Dassault Aviation s’étonne d’être écarté de MAWS, le projet franco-allemand d’avion de patrouille maritime

En avril 2018, la France et l’Allemagne signèrent une déclaration d’intention concernant le développement en commun d’un programme appelé MAWS [Maritime Airborne Warfare System], c’est dire à devant aboutir à un nouvel avion de patrouille maritime dans les années 2030.

Et d’affirmer, à l’époque, que l’objectif était « d’étudier les conditions d’un développement d’une solution européenne permettant de disposer d’une capacité de patrouille maritime autonome et performante en Europe. »

L’idée du programme MAWS est donc de mettre au point un « système de systèmes » reposant sur un avion de patrouille maritime placé au centre d’un réseau de capteurs [sémaphore, capacités de lutte anti-sous-marine, satellites, drones, etc]. Outre le volet aérien, ce projet suppose des radars, capacités de guerre électronique, de bouées acoustiques et, évidemment, des armements dédiés à la lutte anti-navire et anti-sous-marin [missiles, torpilles].

Initialement, le MAWS devait permettre à la Marineflieger [l’aviation navale allemande, ndlr] de remplacer ses huit avions de patrouille maritime P3C Orion. Seulement, l’an passé, Berlin a fait connaître son intention de renouveler ses capacités en la matière sans attendre, c’est à dire d’ici 2025 au plus tard, alors que Paris a lancé un programme de modernisation des Atlantique 2 de la Marine nationale pour prolonger leur vie opérationnelle jusqu’en 2030. Pour autant, la décision allemande n’a pas remis en cause le projet… qui a pourtant pris du retard.

Cela étant, la coopération entre la France et l’Allemagne risque d’être compliquée, mais pas forcément pour les mêmes raisons qui expliquent les difficultés que connaît actuellement le Système de combat aérien du futur [SCAF]. En tout cas, tel est l’avis exprimé par Éric Trappier, le Pdg de Dassault Aviation, lors d’une conférence de presse donnée le 5 mars à l’occasion de la présentation des résultats annuels de l’avionneur.

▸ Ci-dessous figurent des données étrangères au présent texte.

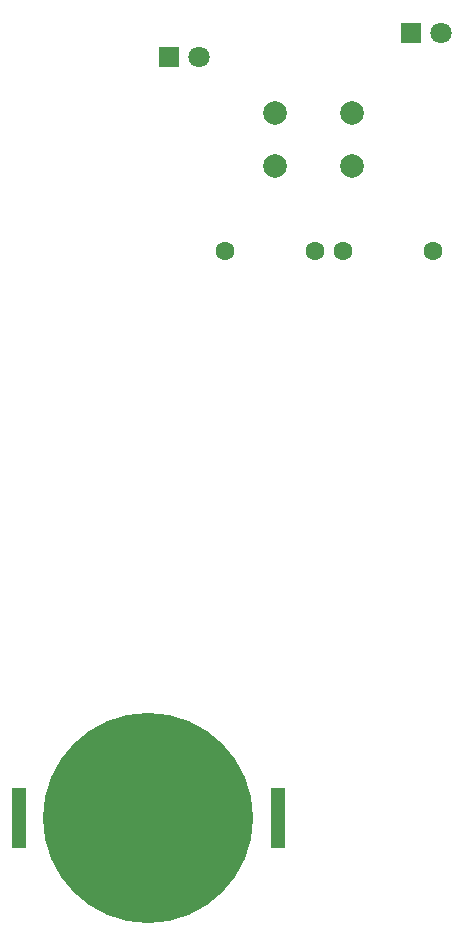
<source format=gbr>
%TF.GenerationSoftware,KiCad,Pcbnew,9.0.2*%
%TF.CreationDate,2025-06-03T16:13:35-04:00*%
%TF.ProjectId,athena workshop,61746865-6e61-4207-976f-726b73686f70,rev?*%
%TF.SameCoordinates,Original*%
%TF.FileFunction,Copper,L2,Bot*%
%TF.FilePolarity,Positive*%
%FSLAX46Y46*%
G04 Gerber Fmt 4.6, Leading zero omitted, Abs format (unit mm)*
G04 Created by KiCad (PCBNEW 9.0.2) date 2025-06-03 16:13:35*
%MOMM*%
%LPD*%
G01*
G04 APERTURE LIST*
%TA.AperFunction,ComponentPad*%
%ADD10C,2.000000*%
%TD*%
%TA.AperFunction,ComponentPad*%
%ADD11R,1.800000X1.800000*%
%TD*%
%TA.AperFunction,ComponentPad*%
%ADD12C,1.800000*%
%TD*%
%TA.AperFunction,ComponentPad*%
%ADD13C,1.600000*%
%TD*%
%TA.AperFunction,SMDPad,CuDef*%
%ADD14R,1.270000X5.080000*%
%TD*%
%TA.AperFunction,SMDPad,CuDef*%
%ADD15C,17.800000*%
%TD*%
G04 APERTURE END LIST*
D10*
%TO.P,SW1,1,1*%
%TO.N,Net-(BT1-+)*%
X123250000Y-47250000D03*
X129750000Y-47250000D03*
%TO.P,SW1,2,2*%
%TO.N,Net-(D1-A)*%
X123250000Y-51750000D03*
X129750000Y-51750000D03*
%TD*%
D11*
%TO.P,D2,1,K*%
%TO.N,Net-(D2-K)*%
X134725000Y-40500000D03*
D12*
%TO.P,D2,2,A*%
%TO.N,Net-(D1-A)*%
X137265000Y-40500000D03*
%TD*%
D13*
%TO.P,R2,1*%
%TO.N,Net-(D2-K)*%
X119000000Y-59000000D03*
%TO.P,R2,2*%
%TO.N,Net-(BT1--)*%
X126620000Y-59000000D03*
%TD*%
D11*
%TO.P,D1,1,K*%
%TO.N,Net-(D1-K)*%
X114225000Y-42500000D03*
D12*
%TO.P,D1,2,A*%
%TO.N,Net-(D1-A)*%
X116765000Y-42500000D03*
%TD*%
D13*
%TO.P,R1,1*%
%TO.N,Net-(D1-K)*%
X129000000Y-59000000D03*
%TO.P,R1,2*%
%TO.N,Net-(BT1--)*%
X136620000Y-59000000D03*
%TD*%
D14*
%TO.P,BT1,1,+*%
%TO.N,Net-(BT1-+)*%
X123485000Y-107000000D03*
X101515000Y-107000000D03*
D15*
%TO.P,BT1,2,-*%
%TO.N,Net-(BT1--)*%
X112500000Y-107000000D03*
%TD*%
M02*

</source>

« La grande différence dans le programme franco-allemand de patrouille maritime, c’est qu’on a mis le seul qui sait de quoi il parle dehors », a lancé M. Trappier en parlant de Dassault Aviation. « Qui a l’expérience depuis 1958 de l’avion de patrouille maritime? Qui d’autre? », a-t-il ensuite demandé.

« On a fait l’Atlantic [Bréguet a été repris par Dassault en 1971, ndlr], on a fait l’Atlantique 2. On a fait la modernisation de l’Atlantique 2. On fait OCEAN [Optimisation continue de l’entretien de l’Atlantique 2], le contrat verticalisé des avions de patrouille maritime et on fait des avions de surveillance maritime [programme Falcon Albatros, ndlr]. Notre compétence est là et nous ne sommes pas au tour de table du MAWS », a enchaîné M. Trappier.

Pour rappel, l’aviation de patrouille maritime est l’une capacités essentielles pour la dissuasion nucléaire française, dans la mesure où elle permet d’assurer la sortie, en toute sécurité, des sous-marins nucléaires lanceurs d’engins [SNLE] de leur base de l’Île-Longue, en s’assurant qu’ils ne seront pas pistés par des sous-marins étrangers. En outre, les Atlantique 2 de la Marine nationale sont sollicités pour d’autres missions, notamment dans le domaine du renseignement.

En octobre dernier, le Délégué général pour l’armement [DGA], Joël Barre, avait indiqué que le programme MAWS allait entrer dans une nouvelle phase avec l’attribution annoncée d’une étude de faisabilité et d’architecture système à un groupement formé par Thales et trois entreprises allemandes, dont Hensoldt, ESG [Elektroniksystem] et Diehl. Et il avait ensuite expliqué que Dassault Aviation et Airbus d’interviendraient que lors de la seconde étape du projet, c’est à dire quand viendra le moment de mettre au point une « nouvelle plateforme aérienne. »

En attendant, la décision de Berlin de remplacer sans attendre les P-3C Orion de la Deutsche Marine complique la donne. Parmi les appareils officieusement cités, on trouve le RAS 72 « Sea Eagle » de Rheinland Air Service, le C-295 MPA d’Airbus et le P8A Poeseidon de Boeing.